The new acting head of Dagestan is Ramzan Abdulatipov, at various times an academic, a diplomat and a parliamentarian, who has echoed his predecessor’s call for direct elections in Dagestan later this year. “I have always stood for general elections, but we must take into account the situation, look at the place, consult with deputies and the public. This will determine what action will be taken on the issue of direct elections,” said Adbulatipov recently. However, some sources have cast doubt on whether Abdulatipov’s enthusiasm is genuine by suggesting that (not unlike Putin and Surkov) his interest in participatory democracy may be subject to various caveats and perhaps even to more fundamental misgivings.

It should be acknowledged that even were direct elections to proceed this year in Dagestan, the “presidential filters” advocated by Vladimir Putin would ensure, in one way or another, that Surkov’s doomsday scenario would not come to pass. For example, the possibility of a firebrand Mullah persuading even a small minority of Dagestan’s parliamentary body – let alone any of the political parties currently active in the republic – to publicly endorse his candidacy would be remote at best. However, while the idea of an Islamic extremist coming to power in Dagestan via this new electoral process might seem far-fetched, the prospect of some other rogue party – an independent secular politician, or a truculent oligarch perhaps – furthering their influence by way of this process remains a possibility.

Notwithstanding this analysis, it is all but certain now that direct elections will not take place in Dagestan, or indeed in Ingushetia, this year. Citing a source in the Putin administration, Kommersant reported in early March that the Kremlin had already decided not to permit any such elections in the North Caucasus region. It is interesting to note that the Kremlin’s designated manager for the upcoming electoral cycle is Vyacheslav Volodin, a senior aide to President Putin. Abdulatipov has already signaled his desire to lead Dagestan beyond his current remit. With September 8 confirmed as the date on which the elections are to be held, we can expect an announcement from Abdulatipov shortly as to the exact conditions they will be conducted under.

CONCLUSIONS: Although he has been careful to rule nothing out publicly, it is likely that Abdulatipov will ultimately exercise his soon-to-be acquired prerogative under federal law by announcing that the next leader of Dagestan will not be chosen by way of direct, popular elections. Instead, it seems probable that a more limited franchise – perhaps the 121 members of the republic’s legislature, the People’s Assembly – will be tasked with selecting a suitable gubernatorial candidate.

Abdulatipov will doubtless accept full responsibility for this decision, arguing that “the time is not right” for direct elections to take place in the republic. Such an argument is not altogether invalid: the political situation in the republic is subject to a volatile multi-ethnic tapestry featuring competing clans and business interests.

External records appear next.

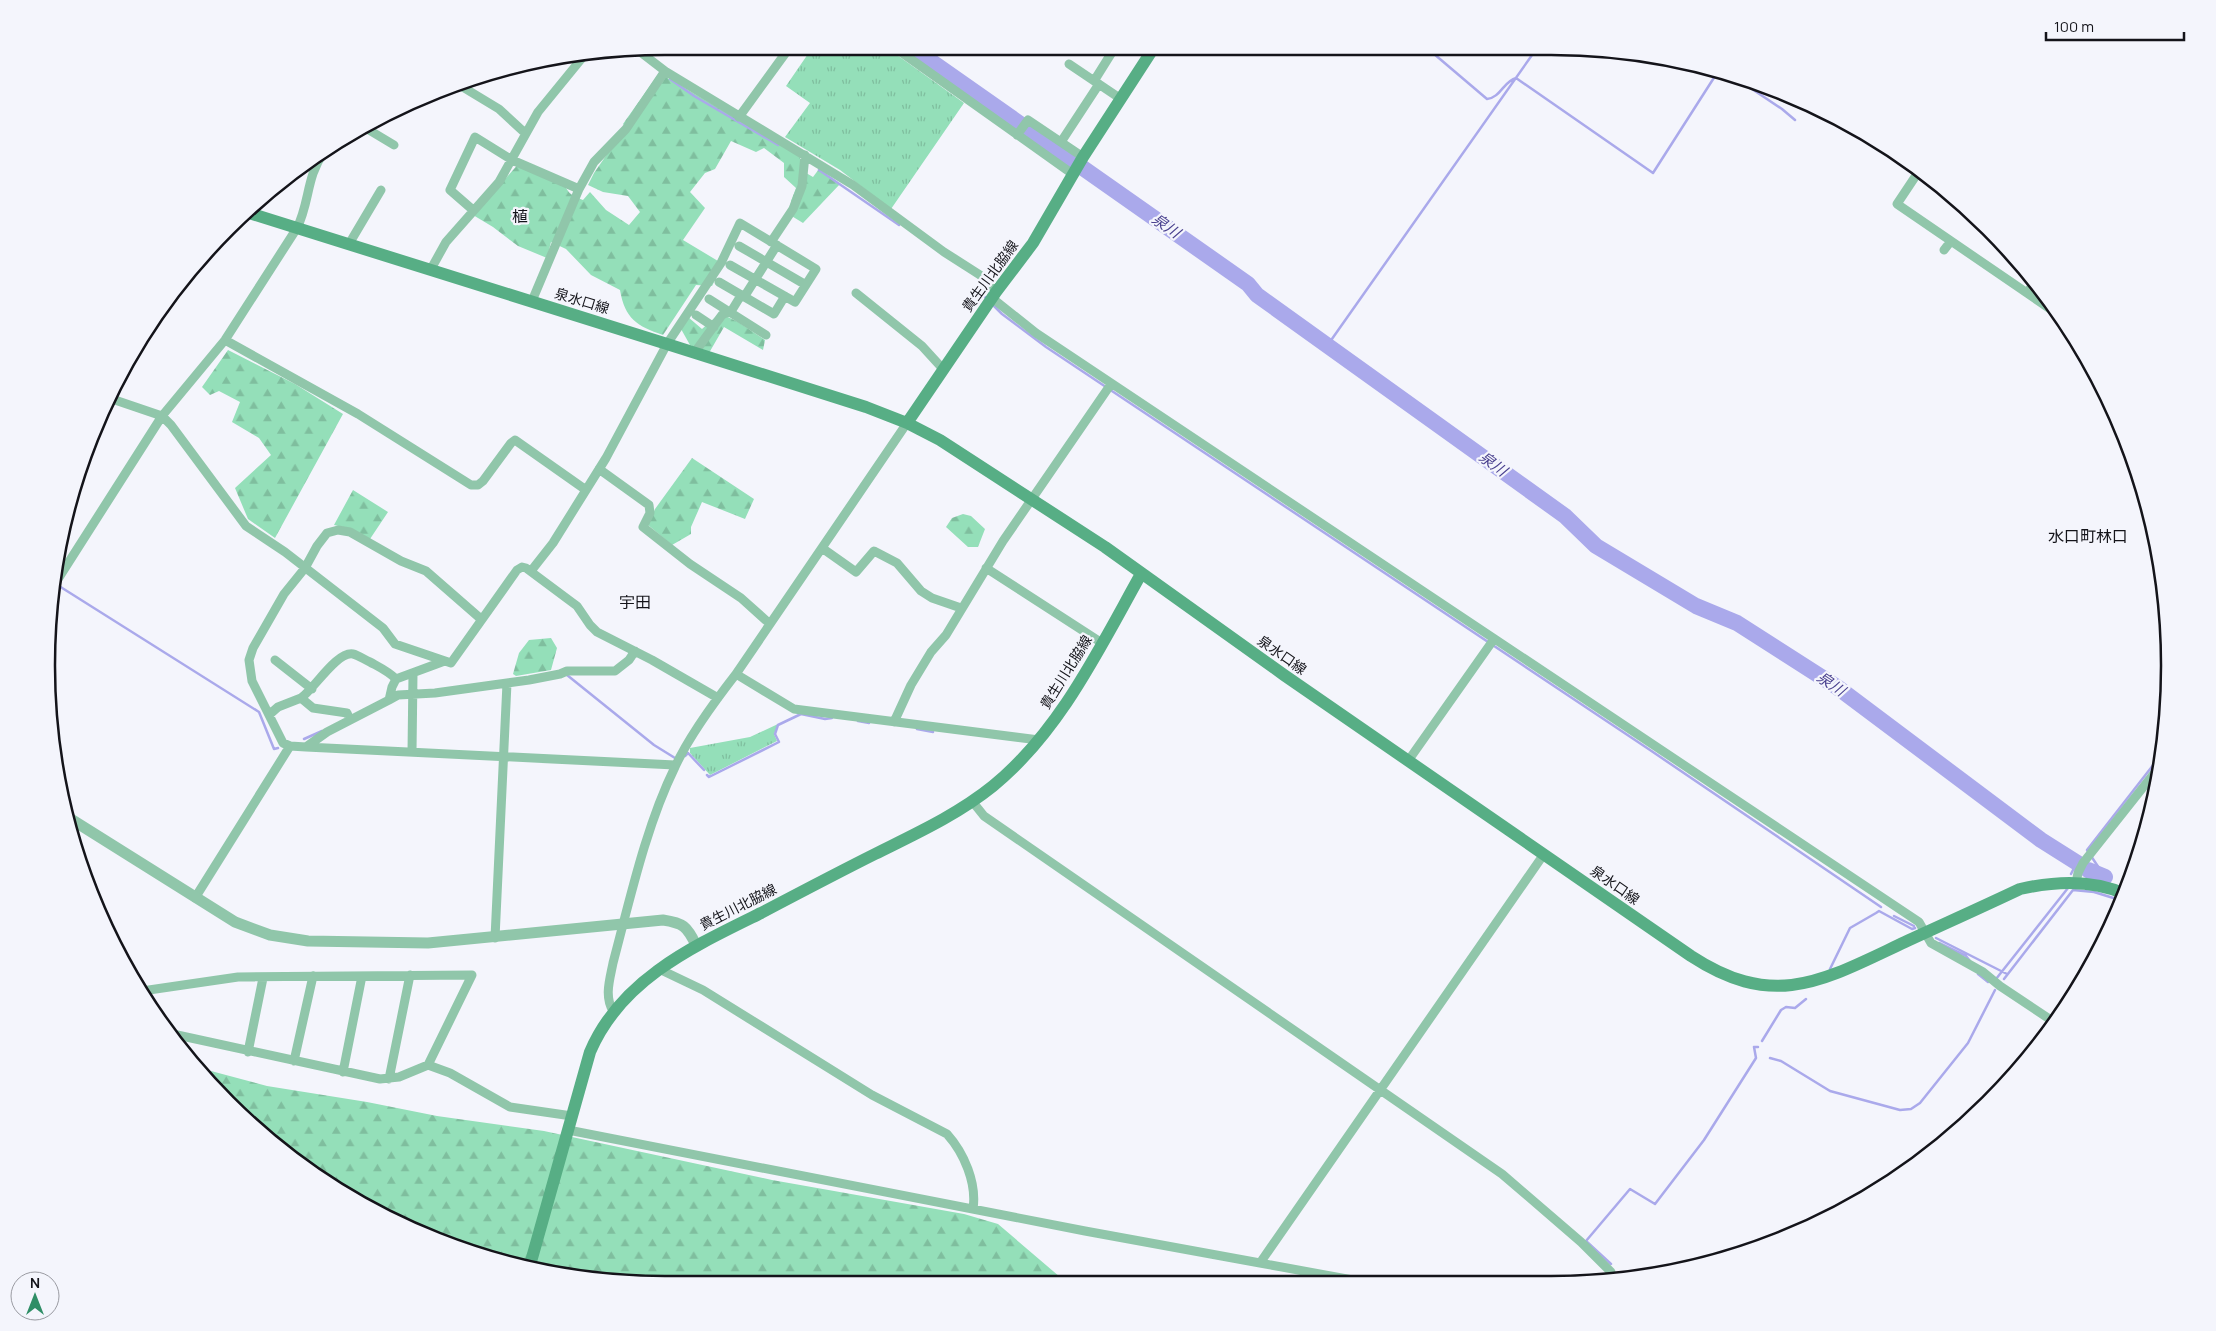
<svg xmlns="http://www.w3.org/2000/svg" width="2216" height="1331" viewBox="0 0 2216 1331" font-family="Manrope,'Noto Sans JP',sans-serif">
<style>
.forest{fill:url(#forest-firs)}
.park{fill:url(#park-tufts)}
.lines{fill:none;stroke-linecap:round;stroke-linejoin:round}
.stream{stroke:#aaa9eb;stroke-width:2.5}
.river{stroke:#aaa9eb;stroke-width:16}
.minor{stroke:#90c6aa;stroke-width:9}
.tertiary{stroke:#90c6aa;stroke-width:11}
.secondary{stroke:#57ae85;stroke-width:12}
.labels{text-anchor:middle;stroke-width:4.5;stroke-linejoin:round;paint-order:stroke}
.street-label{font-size:14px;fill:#14141a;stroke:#f4f5fc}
.water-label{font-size:15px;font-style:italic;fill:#4a418f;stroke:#f4f5fc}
.quarter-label{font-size:16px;fill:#14141a;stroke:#f4f5fc}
.rim{fill:none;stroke:#14141a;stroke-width:2.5}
</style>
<defs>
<pattern id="forest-firs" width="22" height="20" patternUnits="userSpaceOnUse" patternTransform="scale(1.25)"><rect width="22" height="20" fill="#94dfb9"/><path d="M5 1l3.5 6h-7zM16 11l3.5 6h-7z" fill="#7fbe9e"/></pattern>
<pattern id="park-tufts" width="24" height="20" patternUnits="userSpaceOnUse" patternTransform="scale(1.25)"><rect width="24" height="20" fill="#94dfb9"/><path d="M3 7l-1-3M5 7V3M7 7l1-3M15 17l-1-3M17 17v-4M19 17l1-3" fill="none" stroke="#7fbe9e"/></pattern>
</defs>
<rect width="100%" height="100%" fill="#f4f5fc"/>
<path class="forest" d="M 659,73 L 800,156 L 801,170 L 813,177 L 819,169 L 840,184 L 803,223 L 790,215 L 791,201 L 796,188 L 784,177 L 784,163 L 764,148 L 756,152 L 731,141 L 715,169 L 705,173 L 690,192 L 705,208 L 683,240 L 723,264 L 712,286 L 696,285 L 663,335 C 637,326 625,319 620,290 L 591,275 L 566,249 L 551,242 L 547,258 L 518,246 L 493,227 L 473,215 L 521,161 C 534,165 550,171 560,181 C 571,192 565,193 583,200 L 590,192 L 606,210 L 629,225 L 640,212 L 628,196 L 603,192 L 588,185 L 594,173 L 626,127 L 623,124 Z
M 720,313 L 738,322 L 765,340 L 763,350 L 724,327 L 709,353 L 690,345 L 681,329 L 688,317 L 702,329 Z
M 228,350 L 295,384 L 343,414 L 275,538 L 248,519 L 235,488 L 271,455 L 259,438 L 232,422 L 240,402 L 219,391 L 210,395 L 202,387 Z
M 692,458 L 754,499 L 745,519 L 702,502 L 691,527 L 691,534 L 672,545 L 648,525 L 655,509 Z
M 353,490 L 388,512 L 370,539 L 352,529 L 334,525 Z
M 963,514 L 971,516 L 985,529 L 978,547 L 968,547 L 946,527 L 952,518 Z
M 551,638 L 557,648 L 551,670 L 516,676 L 513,674 L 519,653 L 529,640 Z
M 196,1067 L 267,1086 L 367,1102 L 437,1116 L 544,1131 L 772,1180 L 964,1214 L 998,1224 L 1067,1283 L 625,1283 L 466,1252 L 321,1180 L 228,1104 Z"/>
<path class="park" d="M 890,50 L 964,103 L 891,209 L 840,170 L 785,137 L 810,103 L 786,86 L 810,51 Z
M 778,724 L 774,734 L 777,741 L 710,775 L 690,753 L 690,748 L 750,737 Z"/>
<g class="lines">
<path class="stream" d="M 1427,48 L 1487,99 C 1500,98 1504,81 1516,78
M 1731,75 L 1782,109 L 1795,120
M 1516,78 L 1653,173 L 1717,73
M 670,79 L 694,96 L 778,145
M 819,170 L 899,225
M 983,284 L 982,295 L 986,298
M 992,304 L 1002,314 L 1046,347 L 1650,750 L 1881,907
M 1327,346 L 1537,48
M 59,586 L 259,712 L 274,749 L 278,748
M 567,675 L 654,745 L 675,758
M 858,721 L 869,723
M 917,729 L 933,732
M 304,739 L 322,731
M 685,756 L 688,753 L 704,770
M 707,775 L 709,777 L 779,742 L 775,734 L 778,725 L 801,714 L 825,719 L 832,718
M 2071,874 L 2077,862
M 2099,876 L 2101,871 L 2087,850 L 2161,755
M 1894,916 L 1914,926
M 1936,938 L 2007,974
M 1939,943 L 1966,956 L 1970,961
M 1830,969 L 1850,928 L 1876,913 L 1879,911 L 1912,929 L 1915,928
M 1978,974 L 1988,982
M 1996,979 L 2068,888
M 2004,979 L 2073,890 L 2094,892 L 2123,901
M 1762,1041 L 1781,1010 L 1786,1007 L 1795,1008 L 1806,999
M 1770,1058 L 1781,1061 L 1830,1091 L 1900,1110 L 1911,1109 L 1920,1103 L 1968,1043 L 1995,990
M 1611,1264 L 1586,1241 L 1630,1189 L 1655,1204 L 1704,1140 L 1756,1058 L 1754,1047 L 1758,1047"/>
<path class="river" d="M 915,50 L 1248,284 L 1257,295 L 1565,516 L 1596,546 L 1696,606 L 1737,623 L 1837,687 L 2041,840 L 2079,864
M 2088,870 L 2105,877"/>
<path class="minor" d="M 898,50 L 1074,175
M 639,51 L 665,71 L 853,185 L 944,252 L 980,275 L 996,292
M 1069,64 L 1121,99
M 1094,81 L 1114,49
M 456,83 L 499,109 L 525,133
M 739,117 L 787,51
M 364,127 L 394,145
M 1017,135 L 1028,120 L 1083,157
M 1061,142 L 1099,84
M 1919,171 L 1897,204 L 2062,317
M 473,210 L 450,190 L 475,137 L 512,160 L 579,189
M 771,242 L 793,209 L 802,186 L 805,155
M 349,244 L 381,190
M 739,246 L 806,285
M 1944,250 L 1951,241
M 431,269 L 446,242 L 499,182 L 538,112 L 587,52
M 719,282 L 774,314 L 785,296
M 856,293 L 922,346 L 943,369
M 2027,293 L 2034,283
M 992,298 L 1036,333 L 1919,922 L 1931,943 L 1983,972 L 2000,986 L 2054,1022
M 709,299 L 766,335
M 532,301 L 579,189 L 594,162 L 626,129 L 665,71
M 696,315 L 714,327
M 225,340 L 358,414 L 471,485 L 478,485 L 483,481 L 511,443 L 515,440 L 586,490
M 695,352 L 722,315 L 732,310 L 740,297 L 746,294 L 777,245
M 112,399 L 162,416 L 171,425 L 246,526 L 285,552 L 383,628 L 395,644 L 451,663 L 517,570 L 522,567 L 526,568 L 577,606 L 590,625 L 597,632 L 652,660 L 718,698
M 599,469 L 649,505 L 650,513 L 643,527 L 690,564 L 741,598 L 770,624
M 822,548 L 856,572 L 874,551 L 897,563 L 921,591 L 932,598 L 961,608
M 986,568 L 1102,643
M 531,571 L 553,543 L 606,458 L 667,344 L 721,263 L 740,223 L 816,269 L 795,302 L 730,265
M 51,590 L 162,416 L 225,340 L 297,228 C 310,202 306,177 324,152
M 275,660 L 312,689
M 442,662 L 396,679 L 392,687 L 389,700 L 327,732 L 306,747 L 290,746 L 283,743 L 252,681 L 249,660 L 253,648 L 284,594 L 305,568 L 317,546 L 327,533 L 338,530 L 350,532 L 401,561 L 426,571 L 481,619
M 736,674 L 794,709 L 1039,740
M 301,698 C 314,689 337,651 353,654 C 358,655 365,660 370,662 C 379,667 388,671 396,679
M 389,700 L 398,695 L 435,693 L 529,680 L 560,674 L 567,671 L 615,671 L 629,660 L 635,651
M 270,714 L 278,707 L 301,698 L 313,708 L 347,713 L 350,720
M 894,722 L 911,685 L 931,652 L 946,635 L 1003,541 L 1111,384
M 306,747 L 675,765
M 412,752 L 413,674
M 1408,761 L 1494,639
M 972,801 L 984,816 L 1502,1174 L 1581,1242 L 1611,1272
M 2076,883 L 2078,873 L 2083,863 L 2160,766
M 195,898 L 290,746
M 495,938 L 507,683
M 659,969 L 703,990 L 872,1095 L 947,1134 C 964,1153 977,1183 973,1209
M 142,991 L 238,977 L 472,975 L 428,1065 L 399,1077 L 380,1079 L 168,1033
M 613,1011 C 604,996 610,979 613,963 C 630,899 646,826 675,767 C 689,736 715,701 736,674 L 907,423
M 248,1052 L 263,978
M 294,1061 L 313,976
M 428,1065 L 450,1073 L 510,1107 L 572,1116
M 343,1072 L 362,976
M 389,1079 L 410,975
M 568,1130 L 1085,1231 L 1260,1263 L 1544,854
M 1260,1263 L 1369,1283"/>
<path class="tertiary" d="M 66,816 L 235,922 L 270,935 L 308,941 L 428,943 L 663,920 C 683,923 687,926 696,945"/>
<path class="secondary" d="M 246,212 L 667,344 L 866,407 L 907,423 L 940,440 L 1105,547 L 1284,675 L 1691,956 C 1775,1011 1824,980 1905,942 C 1944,924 1982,907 2020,889 C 2055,881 2092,879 2125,894
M 907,423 L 996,292 L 1033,243 L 1083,157 L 1153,49
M 530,1265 L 590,1052 C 621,979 694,946 761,913 C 799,893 837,873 875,854 C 915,834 957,815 993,786 C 1060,731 1099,649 1141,574"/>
</g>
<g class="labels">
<g class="street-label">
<text transform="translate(990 276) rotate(-54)" y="5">貴生川北脇線</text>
<text transform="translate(582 301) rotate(17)" y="5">泉水口線</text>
<text transform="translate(1282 655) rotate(35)" y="5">泉水口線</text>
<text transform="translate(1066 672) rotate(-58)" y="5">貴生川北脇線</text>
<text transform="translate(1615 885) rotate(35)" y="5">泉水口線</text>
<text transform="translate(738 907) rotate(-27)" y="5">貴生川北脇線</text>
</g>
<g class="water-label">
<text transform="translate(1166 226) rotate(35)" y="5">泉川</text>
<text transform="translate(1493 464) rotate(36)" y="5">泉川</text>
<text transform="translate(1831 684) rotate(34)" y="5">泉川</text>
</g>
<g class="quarter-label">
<text x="520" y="222">植</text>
<text x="2088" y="542">水口町林口</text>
<text x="635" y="608">宇田</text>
</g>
</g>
<path d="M0 0H2216V1331H0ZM665 55H1551A610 610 0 0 1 2161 665V666A610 610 0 0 1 1551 1276H665A610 610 0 0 1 55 666V665A610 610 0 0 1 665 55Z" fill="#f4f5fc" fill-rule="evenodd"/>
<path class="rim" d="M665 55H1551A610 610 0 0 1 2161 665V666A610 610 0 0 1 1551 1276H665A610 610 0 0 1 55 666V665A610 610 0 0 1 665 55Z"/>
<g transform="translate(35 1296)"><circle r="24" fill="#f4f5fc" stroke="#9a9ba2"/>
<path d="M0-4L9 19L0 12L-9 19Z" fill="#2f8e66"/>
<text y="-8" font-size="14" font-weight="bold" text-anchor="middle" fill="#14141a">N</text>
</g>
<path d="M2046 32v8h138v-8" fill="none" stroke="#14141a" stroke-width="2.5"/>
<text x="2054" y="32" font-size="15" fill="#14141a" stroke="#f4f5fc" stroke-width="4" paint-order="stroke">100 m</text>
</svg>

Moreover, as mentioned previously, Dagestan has no historical experience of direct elections on a grand scale and it is impossible to confidently predict that they will not adversely affect inter-ethnic relations.

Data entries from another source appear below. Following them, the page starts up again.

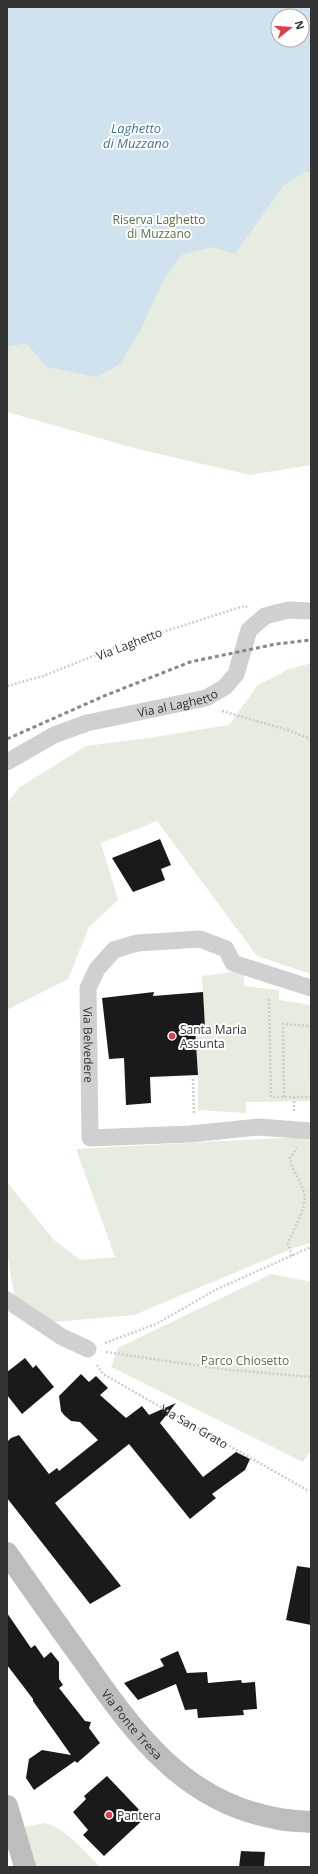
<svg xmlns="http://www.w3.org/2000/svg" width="318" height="1874" font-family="'Open Sans',sans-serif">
	<rect width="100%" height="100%" fill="#fff"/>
	<!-- green -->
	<g fill="#e6ecdf" fill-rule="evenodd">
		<path d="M7,7H311V465L250,475L138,449L7,412ZM278,16H302V40H278Z"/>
		<path d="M311,663V974L257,956L157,821L101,843L118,900L89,927L68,979L7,1010V803L20,787L86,746L149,738L229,725L257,686L287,670Z"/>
		<path d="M232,972L244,975V986L279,990V1000L311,1005V1101L246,1102V1113L198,1110V1075L195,1028L205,1027L202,976Z"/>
		<path d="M300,1137L311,1141V1243L296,1247L134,1315L54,1322L15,1300L7,1252V1182L54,1240L80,1260L115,1257L76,1149Z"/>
		<path d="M271,1274L311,1282V1450L303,1462L111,1367L118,1348Z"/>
		<path d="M45,1823C68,1830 84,1851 100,1867H25L14,1829Z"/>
	</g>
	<!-- water -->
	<path fill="#cfe2ee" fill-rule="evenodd" d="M7,7H311V173L305,172L283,186L235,254L213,247L183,254L165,277L140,331L120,364L97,377L47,367L26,343L7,347ZM278,16H302V40H278Z"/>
	<!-- building -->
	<g fill="#1a1a1a">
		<path d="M160,839L171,865L161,869L165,880L133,892L112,858Z"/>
		<path d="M154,992L153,996L203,992L205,1027L195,1028L198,1075L150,1077L151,1103L126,1105L124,1058L109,1059L102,998Z"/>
		<path d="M25,1358L33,1368L36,1365L54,1387L22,1414L7,1395V1372Z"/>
		<path d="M81,1374L89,1382L96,1376L108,1388L100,1395L126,1418L142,1406L149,1415L176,1403L160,1423L203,1477L236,1452L250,1459L245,1470L212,1494L216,1498L190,1519L129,1444L55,1503L121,1586L90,1604L7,1498V1442L11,1438L19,1435L49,1474L57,1468L59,1471L98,1440L80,1422L71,1421L64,1415L61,1411L59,1396Z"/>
		<path d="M297,1566L311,1568V1625L286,1620Z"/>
		<path d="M7,1613L31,1648L35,1645L44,1658L51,1652L59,1662V1679L63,1685L59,1688L85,1721L91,1722L89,1728L100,1743L77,1763L75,1761L34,1790L26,1778L29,1759L42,1750L71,1755L33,1701V1699L7,1665Z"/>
		<path d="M178,1651L187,1673L207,1672L208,1683L241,1680L242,1683L255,1682L257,1709L243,1710L244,1715L198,1718L197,1709L185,1710L176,1684L138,1700L124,1683L164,1666L160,1659Z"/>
		<path d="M107,1776L146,1817L104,1856L83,1835L88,1830L73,1812L86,1799L84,1796Z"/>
		<path d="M241,1851L265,1852L264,1867H239Z"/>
	</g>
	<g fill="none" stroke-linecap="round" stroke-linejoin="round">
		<!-- path -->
		<g stroke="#cdcdcd" stroke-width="2.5" stroke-dasharray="2 2" stroke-linecap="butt">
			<path d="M7,686L43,676L119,646L244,606L247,607"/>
			<path d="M222,711L288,730L311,739"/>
			<path d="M269,999L271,1097H311"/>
			<path d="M311,1044V1079"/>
			<path d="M193,1079L194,1115"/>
			<path d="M284,1097L283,1024L311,1026"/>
			<path d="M294,1097V1112"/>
			<path d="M292,1256L288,1243C293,1230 308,1206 304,1193C301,1181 292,1171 290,1158L297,1148"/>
			<path d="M105,1343L156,1324L215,1290L311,1247"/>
			<path d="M106,1352L221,1369L311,1377"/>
			<path id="s1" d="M97,1365L103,1374L307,1490H311"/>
		</g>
		<!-- street -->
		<g stroke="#d0d0d0" stroke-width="17">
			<path id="s2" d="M7,762L54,735L87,723L206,698L225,687L236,674L249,630L265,616L288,610L311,611"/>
			<path id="s3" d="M311,988L233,963L226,949L200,939L137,943L114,950L97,969L88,988L90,1138L190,1134L259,1127L311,1131"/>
			<path d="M7,1300L62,1337L88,1349"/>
		</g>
		<!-- secondary -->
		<g stroke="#bdbdbd" stroke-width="22">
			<path id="s4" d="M7,1553C33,1590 59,1627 86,1664C135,1734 185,1802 275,1818C287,1821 299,1821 311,1822"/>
			<path d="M7,1806L25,1867"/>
		</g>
		<!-- rail -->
		<path stroke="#888" stroke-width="3" stroke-dasharray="4 3" stroke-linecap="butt" d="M7,739L104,696L190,662L276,644L311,640"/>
	</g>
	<!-- markers -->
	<g fill="#e63946" stroke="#fff" stroke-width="1.5">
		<circle cx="172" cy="1036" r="4"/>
		<circle cx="109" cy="1815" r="4"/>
	</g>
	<g text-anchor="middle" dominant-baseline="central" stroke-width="4" stroke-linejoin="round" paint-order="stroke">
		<!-- park labels -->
		<g font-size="12" fill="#56703f" stroke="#fff">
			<text x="159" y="219">Riserva Laghetto<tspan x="159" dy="14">di Muzzano</tspan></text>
			<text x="245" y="1360">Parco Chiosetto</text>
		</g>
		<!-- street labels -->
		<g font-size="12" fill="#333" stroke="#fff">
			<text transform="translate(129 644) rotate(-21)">Via Laghetto</text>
			<text stroke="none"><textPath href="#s2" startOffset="182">Via al Laghetto</textPath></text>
			<text stroke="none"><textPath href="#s3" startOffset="316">Via Belvedere</textPath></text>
			<text stroke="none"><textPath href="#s1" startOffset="116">Via San Grato</textPath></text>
			<text stroke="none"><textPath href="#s4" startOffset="212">Via Ponte Tresa</textPath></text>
		</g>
		<!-- poi labels -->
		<g font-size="12" fill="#333" stroke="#fff" text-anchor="start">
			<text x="180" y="1029">Santa Maria<tspan x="180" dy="14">Assunta</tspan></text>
			<text x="117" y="1815">Pantera</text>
		</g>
		<!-- water labels -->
		<g font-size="13" font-style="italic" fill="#3f7597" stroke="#fff">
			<text x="136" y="128">Laghetto<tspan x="136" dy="15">di Muzzano</tspan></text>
		</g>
	</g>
	<!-- border -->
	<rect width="318" height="1874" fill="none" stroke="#333333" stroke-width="16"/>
	<!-- north arrow -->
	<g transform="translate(290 28) rotate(73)"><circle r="19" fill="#ffffff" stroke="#adadad"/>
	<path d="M0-3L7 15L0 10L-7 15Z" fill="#e63946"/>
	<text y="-6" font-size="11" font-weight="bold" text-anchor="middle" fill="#333333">N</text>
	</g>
</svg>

Abdulatipov, Putin and Volodin are unwilling to commission such a grand democratic experiment in Dagestan. All three are fearful of the ethnic strife such an election could give rise to. However, for the latter two, and for other policymakers in the Russian elite, there is the additional fear that an unregulated process of this type might be manipulated by certain independent parties (oligarchs, Islamists etc.) to install a powerful new political actor in Makhachkala that would be less sensitive to Moscow’s strategic interests in the region.

AUTHOR’S BIO: Kevin Daniel Leahy holds a postgraduate degree from University College Cork, Ireland.